• WORK INSTRUCTIONS
In the lines below, find the one that contains "- Automatic Analysis" and write it out exactly, along with every line that follows it.

• Records excerpted from a collection
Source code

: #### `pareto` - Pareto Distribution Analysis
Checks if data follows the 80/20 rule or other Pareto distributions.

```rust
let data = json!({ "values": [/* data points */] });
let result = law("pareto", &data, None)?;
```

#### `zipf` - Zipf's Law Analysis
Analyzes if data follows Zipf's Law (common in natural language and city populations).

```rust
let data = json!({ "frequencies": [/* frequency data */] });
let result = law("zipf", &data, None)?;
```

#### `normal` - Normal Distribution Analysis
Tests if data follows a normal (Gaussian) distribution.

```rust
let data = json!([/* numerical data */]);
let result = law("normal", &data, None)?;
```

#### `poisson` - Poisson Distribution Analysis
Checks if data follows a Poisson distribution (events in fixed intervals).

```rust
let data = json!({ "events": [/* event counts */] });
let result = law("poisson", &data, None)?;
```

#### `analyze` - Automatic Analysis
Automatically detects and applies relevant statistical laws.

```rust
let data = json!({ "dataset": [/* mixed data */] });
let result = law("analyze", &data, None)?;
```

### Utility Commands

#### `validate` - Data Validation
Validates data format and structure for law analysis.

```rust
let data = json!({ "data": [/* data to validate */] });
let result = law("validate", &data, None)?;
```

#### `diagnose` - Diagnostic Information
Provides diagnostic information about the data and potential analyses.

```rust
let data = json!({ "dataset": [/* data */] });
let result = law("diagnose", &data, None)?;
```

• WRITTEN RESPONSE
#### `analyze` - Automatic Analysis
Automatically detects and applies relevant statistical laws.

```rust
let data = json!({ "dataset": [/* mixed data */] });
let result = law("analyze", &data, None)?;
```

### Utility Commands

#### `validate` - Data Validation
Validates data format and structure for law analysis.

```rust
let data = json!({ "data": [/* data to validate */] });
let result = law("validate", &data, None)?;
```

#### `diagnose` - Diagnostic Information
Provides diagnostic information about the data and potential analyses.

```rust
let data = json!({ "dataset": [/* data */] });
let result = law("diagnose", &data, None)?;
```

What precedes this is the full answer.